<< 1 >>
Rating: Summary: Good book. Review: Excellent and tasteful critiques. That's what I got browsing through this book while standing in the back of a major Amazon competitor's store.When I bought the book and read it, phew. This is the kind of "highbrow" book that laymen (sorry, not pc) would enjoy.
Rating: Summary: Strike but hear me Review: In the preface to his first book - Speculum Mentis or The Map of Knowledge - Collingwood wrote: "I do not expect the critic to spare his blows: I only say 'strike but hear me'." In his second one - Essay on Philosophical Method - he argued that philosophy should not have a special technical language, since it does not operate with concepts that cannot be expressed by using that of "laymen". In his next - The Principles of Art - he reinforced this point by arguing that philosopher's ability to define phenomena by the language currently in use but initially developed for other purposes is one of the ultimate tests of his or her skill.

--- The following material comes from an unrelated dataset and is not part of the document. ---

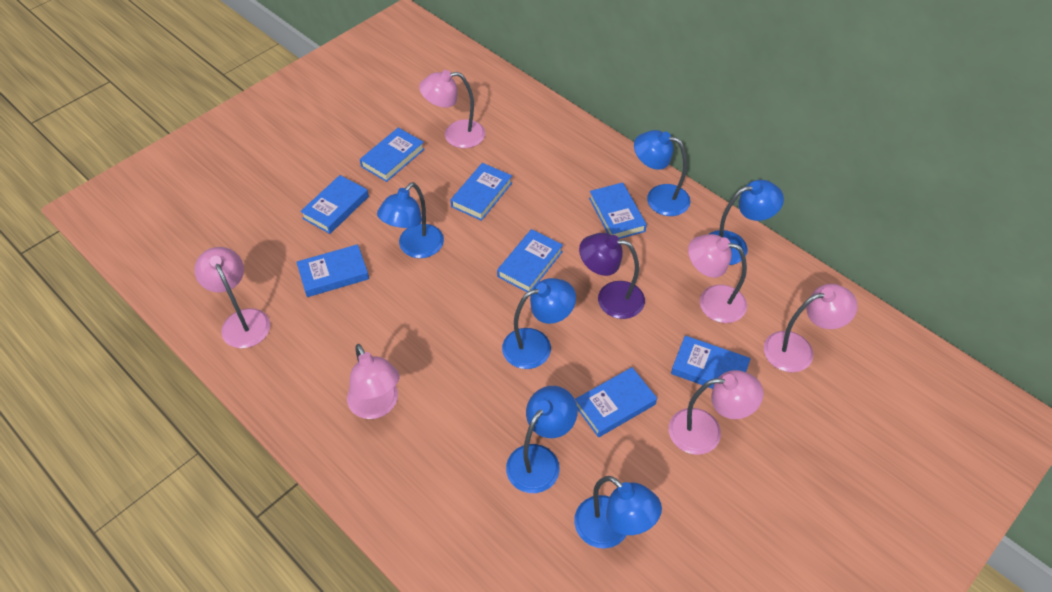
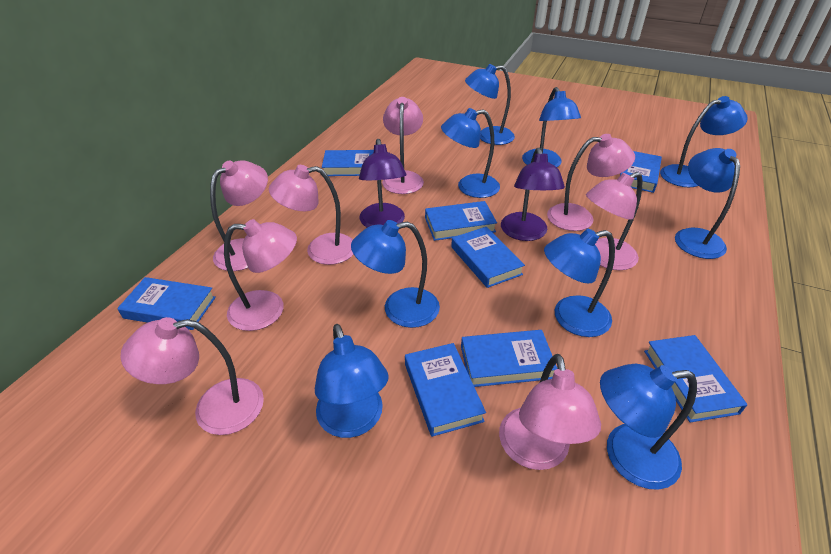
blue lamp: 6 -> 9
pink lamp: 6 -> 8
purple lamp: 1 -> 2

This little book is a brilliant application of Collingwood's philosophy to the study of art as one of the forms of human experience. In a way it is a struggle with language that sometimes deceives us, sometimes lures into the blind alleys concealing the meaning of phenomenon. But it is a struggle marked above all by respect, ability and willingness to hear the opponents. Not surprisingly art itself is in the end understood as an on-going dialogue between the artist and the audience, something that Collingwood's contemporary Michael Oakeshott would call "the conversation of mankind".